(PASSAGE TO READ begins)

7.24 Since we are recommending that appeals should be on a point of law only, the first-tier tribunals will be the sole judges of fact. It is here that one of the distinctive features of tribunals will have its greatest part to play: the use of non-lawyers as an integral part of the decision-making process. The clearer the distinctive contribution and expertise for which non-lawyers are added to the tribunal, the better focussed and more effective their performance is. Divisional Presidents and Regional or District Chairmen will be responsible for deciding whether non-lawyer members should sit on particular classes of case (or individual cases); and what is the particular function they are to fulfil. [145]

7.25 In some jurisdictions it will be necessary to pay special attention to making sure that users understand the procedure, and to helping them to present their cases effectively. There is evidence33 that many users find multi-member panels easier to address. Where there is a particular need to elicit facts, multi-member panels also allow a division between the members of topics for questioning. Panels should not comprise more than three members, because more than three is likely to seem or to be oppressive. [146]

7.26 The current arrangements where tribunal decisions are taken on the basis of a simple majority of the panel have worked well, even in the appellate tribunals such as the Employment Appeal Tribunal (EAT) which consider cases only on the basis of a point of law, but where nevertheless it is possible for the non-lawyers to out-vote the judge. To fulfil their roles properly, non-lawyers will need careful training and guidance from the chairman in the process of finding facts, and in particular in the weighing and evaluation of evidence, as one of the most basic of their case-handling skills. [147]

Assessors

7.27 Some tribunals may also make use of "assessors": professionally qualified persons who can give expert opinion or advice. We consider that tribunals should have the ability to continue to engage assessors who may have a particular role in pre-hearing procedure. For example, they may advise what expert evidence may be required and available if an appellant is unrepresented. [148] A major feature which distinguishes tribunals from the courts, however, is the appointment of expert members to the panels. This is strongly supported by those who made representations to us. We have already made clear our view that what is important is getting the members with the right skills and experience for tribunal panels.

Fairness

7.28 Taken together, the recommendations which we make for the consolidation of all tribunal appointments under the Lord Chancellor, applying clearer qualifications for recruitment, should lead to a system that will be more transparent, fair and effective than the range of appointment systems it replaces.

Training

7.29 The principal way to address the fundamental issues that confront tribunals is by training. Tribunal chairmen and members have told us how difficult they find it to strike the right balance between helping appellants and maintaining their impartiality. But work is already in hand towards helping them to develop the necessary skills.

7.30 An analysis of training available was carried out by a team from Birmingham University for the Tribunals Committee of the JSB. The study found that there is wide variability of initial and ongoing provision, both between tribunals and within tribunals, with respect to format, content, attendance requirements, and funding. Some tribunals have designated budgets and national training officers, others do not. In some tribunals introductory training is compulsory for chairmen and members: in others, for chairmen only. When training is organised on a regional basis, marked variation in quality often results. Many providers of training have themselves had no instruction in how to train.

(PASSAGE TO READ ends)
(MATERIAL SHOWN begins)

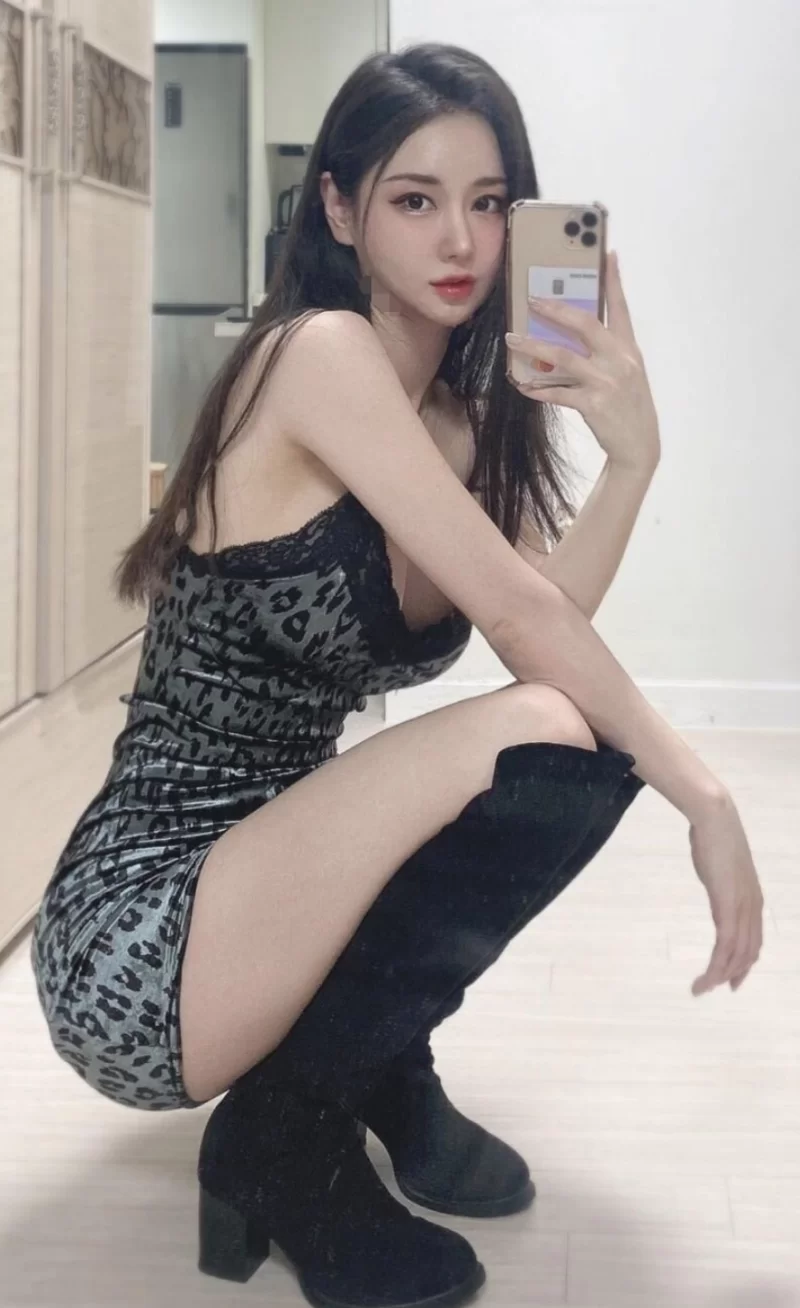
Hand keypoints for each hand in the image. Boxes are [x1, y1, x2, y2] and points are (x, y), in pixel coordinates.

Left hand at [505, 250, 661, 472]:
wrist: (638, 447)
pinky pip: (557, 392)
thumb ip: (606, 352)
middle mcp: (619, 360)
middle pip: (585, 324)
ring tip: (512, 340)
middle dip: (556, 309)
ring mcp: (606, 381)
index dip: (614, 280)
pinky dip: (537, 388)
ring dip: (533, 346)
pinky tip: (522, 384)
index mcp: (629, 349)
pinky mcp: (593, 404)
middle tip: (531, 300)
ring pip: (562, 356)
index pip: (621, 307)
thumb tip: (569, 336)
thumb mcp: (627, 373)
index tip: (608, 253)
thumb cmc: (628, 406)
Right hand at [688, 796, 764, 995]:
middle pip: (748, 951)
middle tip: (716, 989)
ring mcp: (742, 907)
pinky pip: (725, 945)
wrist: (716, 820)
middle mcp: (753, 907)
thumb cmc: (714, 836)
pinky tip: (706, 976)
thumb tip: (717, 880)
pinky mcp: (728, 906)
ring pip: (736, 954)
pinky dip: (716, 966)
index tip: (732, 976)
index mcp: (752, 898)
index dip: (744, 961)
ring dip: (720, 975)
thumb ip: (722, 881)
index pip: (754, 939)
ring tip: (702, 988)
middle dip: (734, 973)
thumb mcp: (721, 866)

(MATERIAL SHOWN ends)

** PROBLEM 1 **
Answer these questions using the passage on tribunals:
(a) Who will decide whether non-lawyer members should sit on particular classes of case?
(b) What is the largest number of members a panel should have?
(c) Who carried out the analysis of the training available?
** PROBLEM 2 **
Carry on the passage on tribunals past its final paragraph.

** WRITTEN REPLY 1 **
(a) Divisional Presidents and Regional or District Chairmen.
(b) Three.
(c) A team from Birmingham University, for the Tribunals Committee of the JSB.

** WRITTEN REPLY 2 **
7.31 After explaining that current training largely depends on inputting information by means of lectures and directed reading, the JSB’s summary of the study continues:

"There is relatively little training provision on the conduct of a tribunal, the skills and behaviours required for effective chairing and membership, for example problem solving, putting parties at ease. Little evidence was found during the research of concern about learning and practice outcomes or competency in role. The common assumption that seems to underpin current training is that the provision of lectures and seminars will instil an adequate level of knowledge among tribunal chairmen and members. There was also scant evidence that the design of training events had taken into account the preferred styles of learning expressed by tribunal chairmen and members ...."34

7.32 The main need is for improved training in the interpersonal skills peculiar to tribunals. This should be achieved by a competency based approach to the training of chairmen and members. [149] To ensure that standards of provision are maintained, it is essential to have national co-ordination, which will be easier to arrange when all the Divisions of the Tribunals System have a President. [150] Each Division should appoint a national training officer, and set a training budget. [151] The skills required for the efficient conduct of a tribunal should be imparted by means of introductory training in core competencies, followed by continuation training. [152] Training should also be provided in the additional competencies needed by chairmen, especially those needed to help them overcome the communication, language and literacy difficulties experienced by some users. [153] Specialist knowledge required by the members of some tribunals should be provided in-house. [154] Members should also have the benefit of a tribunal handbook and training newsletters which cover such matters as equal opportunities, European issues and recent case law. [155]

7.33 Tribunals cover a wide range of subjects. Those presenting the cases vary from illiterate appellants to specialist leading counsel. Taking account of these variations obviously calls for differences of treatment which can be suitably accommodated by an "enabling" approach. But there are some conditions that must always be satisfied: tribunals should be sensitive to the emotional stress caused by appearance before a tribunal; users should be put at ease by the clerk and by the chairman; the chairman should ensure that users understand the procedure and what is expected of them; and users should be left with the feeling that they have been fully heard by the tribunal. To achieve this, personal attributes must be harnessed, ways of behaving directed, and skills developed so that those who sit in tribunals treat all parties equally and fairly, and avoid stereotypes and prejudices, and so that they are aware of the particular needs of unrepresented parties.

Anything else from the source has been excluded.